• PETUNJUK TUGAS
A: Menurut perkiraan WHO dalam kutipan, berapa persen populasi dunia yang kini memiliki tingkat kekebalan tertentu terhadap SARS-COV-2?
B: Ganti "vaksinasi" dengan "imunisasi" pada bagian kutipan antara "Dikutip VOA Indonesia, Minggu" dan "Selanjutnya di sini...", termasuk kedua batas tersebut, lalu tuliskan kembali bagian itu.

• KUTIPAN

==================================================

WHO: Lalai Prokes Bisa Munculkan COVID Varian Baru
Direktur Jenderal Organisasi Kesehatan Dunia (WHO) Tedros Adhanom Ghebreyesus, Jumat (2/12), mengatakan kesenjangan strategi untuk mengatasi COVID-19 pada tahun ini terus menciptakan kondisi yang sempurna untuk memunculkan varian baru yang mematikan. Beberapa bagian China menjadi saksi peningkatan infeksi tersebut.
Dikutip VOA Indonesia, Minggu (4/12/2022), Tedros mengatakan hal tersebut hanya beberapa bulan setelah dia berpendapat dunia tidak pernah berada dalam posisi yang lebih baik untuk mengakhiri pandemi.
"Kami semakin dekat untuk mengatakan bahwa fase darurat pandemi telah berakhir, tetapi kami belum sampai di sana," kata Tedros pada Jumat (2/12).
WHO memperkirakan bahwa sekitar 90 persen populasi dunia sekarang memiliki tingkat kekebalan tertentu terhadap SARS-COV-2, baik karena infeksi atau vaksinasi sebelumnya.
"Kesenjangan dalam pengujian ... dan vaksinasi terus menciptakan kondisi sempurna untuk munculnya varian baru yang dapat menyebabkan kematian yang signifikan," kata Tedros.
Infeksi COVID-19 mencapai rekor tertinggi di China dan mulai meningkat di beberapa bagian Inggris setelah beberapa bulan sempat menurun. Selanjutnya di sini...

==================================================

• BAHAN YANG DISEDIAKAN
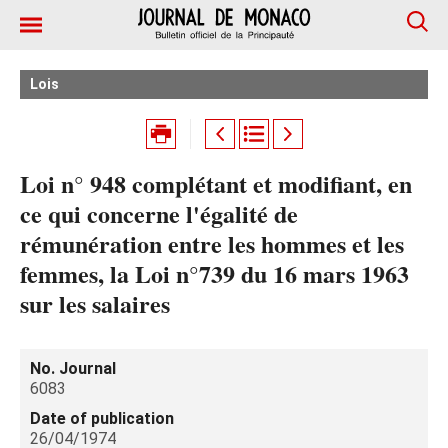
Lois
Loi n° 948 complétant et modifiant, en
ce qui concerne l'égalité de
rémunération entre les hommes et les
femmes, la Loi n°739 du 16 mars 1963
sur les salaires
No. Journal
6083
Date of publication
26/04/1974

==================================================

• JAWABAN LATIHAN
A: Sekitar 90 persen.

B:
Dikutip VOA Indonesia, Minggu (4/12/2022), Tedros mengatakan hal tersebut hanya beberapa bulan setelah dia berpendapat dunia tidak pernah berada dalam posisi yang lebih baik untuk mengakhiri pandemi.
"Kami semakin dekat untuk mengatakan bahwa fase darurat pandemi telah berakhir, tetapi kami belum sampai di sana," kata Tedros pada Jumat (2/12).
WHO memperkirakan bahwa sekitar 90 persen populasi dunia sekarang memiliki tingkat kekebalan tertentu terhadap SARS-COV-2, baik karena infeksi atau imunisasi sebelumnya.
"Kesenjangan dalam pengujian ... dan imunisasi terus menciptakan kondisi sempurna untuk munculnya varian baru yang dapat menyebabkan kematian yang signifikan," kata Tedros.
Infeksi COVID-19 mencapai rekor tertinggi di China dan mulai meningkat di beberapa bagian Inggris setelah beberapa bulan sempat menurun. Selanjutnya di sini...